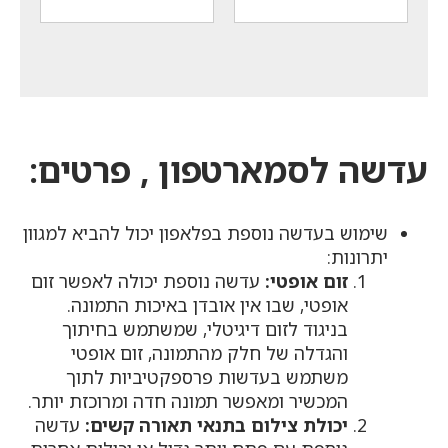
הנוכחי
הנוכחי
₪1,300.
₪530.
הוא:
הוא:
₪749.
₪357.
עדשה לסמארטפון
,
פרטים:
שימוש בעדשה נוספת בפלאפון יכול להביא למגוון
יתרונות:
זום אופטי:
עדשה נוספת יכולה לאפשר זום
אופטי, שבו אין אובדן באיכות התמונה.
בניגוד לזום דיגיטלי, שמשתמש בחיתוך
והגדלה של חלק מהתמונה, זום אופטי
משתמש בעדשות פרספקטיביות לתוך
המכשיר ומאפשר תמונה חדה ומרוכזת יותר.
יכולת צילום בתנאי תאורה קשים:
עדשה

□ □ □ □ □ □ □

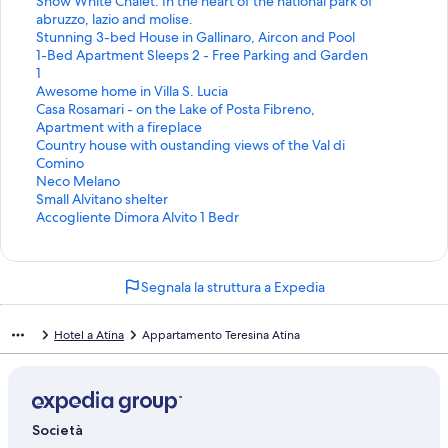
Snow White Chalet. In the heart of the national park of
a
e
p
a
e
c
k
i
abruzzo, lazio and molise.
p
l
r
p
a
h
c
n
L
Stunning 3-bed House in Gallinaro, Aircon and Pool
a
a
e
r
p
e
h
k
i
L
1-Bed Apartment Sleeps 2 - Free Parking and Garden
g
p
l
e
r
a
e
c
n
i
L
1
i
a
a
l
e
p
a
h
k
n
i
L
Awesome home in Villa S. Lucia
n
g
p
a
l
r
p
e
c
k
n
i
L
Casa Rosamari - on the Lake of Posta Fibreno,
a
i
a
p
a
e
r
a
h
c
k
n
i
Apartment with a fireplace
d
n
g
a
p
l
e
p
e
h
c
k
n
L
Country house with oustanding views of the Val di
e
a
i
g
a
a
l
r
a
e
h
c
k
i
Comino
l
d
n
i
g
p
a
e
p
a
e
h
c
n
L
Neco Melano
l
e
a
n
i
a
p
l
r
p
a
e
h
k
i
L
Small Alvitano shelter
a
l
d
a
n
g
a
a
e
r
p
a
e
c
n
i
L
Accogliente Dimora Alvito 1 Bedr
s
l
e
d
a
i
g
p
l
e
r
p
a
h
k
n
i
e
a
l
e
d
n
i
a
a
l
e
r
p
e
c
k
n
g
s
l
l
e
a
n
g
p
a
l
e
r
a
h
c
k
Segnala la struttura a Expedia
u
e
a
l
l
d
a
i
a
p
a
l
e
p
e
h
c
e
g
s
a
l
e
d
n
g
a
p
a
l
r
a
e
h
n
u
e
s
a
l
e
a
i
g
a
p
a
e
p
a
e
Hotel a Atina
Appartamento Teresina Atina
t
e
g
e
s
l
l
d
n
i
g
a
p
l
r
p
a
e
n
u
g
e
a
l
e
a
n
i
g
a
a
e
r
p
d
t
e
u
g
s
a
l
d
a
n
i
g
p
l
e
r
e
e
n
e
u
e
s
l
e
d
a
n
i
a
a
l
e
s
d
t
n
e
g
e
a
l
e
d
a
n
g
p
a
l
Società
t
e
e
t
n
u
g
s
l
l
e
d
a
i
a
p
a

□ □ □ □ □ □ □

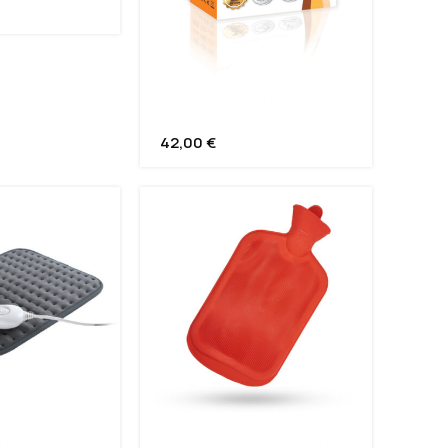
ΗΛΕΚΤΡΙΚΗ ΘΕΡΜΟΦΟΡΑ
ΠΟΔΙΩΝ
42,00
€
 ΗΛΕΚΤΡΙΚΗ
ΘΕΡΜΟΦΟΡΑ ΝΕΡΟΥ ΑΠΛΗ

□ □ □ □ □ □ □

● **What you will do**: Filter the listing for the word "נוספת" and copy each line that has it.

● **Solution**:
שימוש בעדשה נוספת בפלאפון יכול להביא למגוון
עדשה נוספת יכולה לאפשר זום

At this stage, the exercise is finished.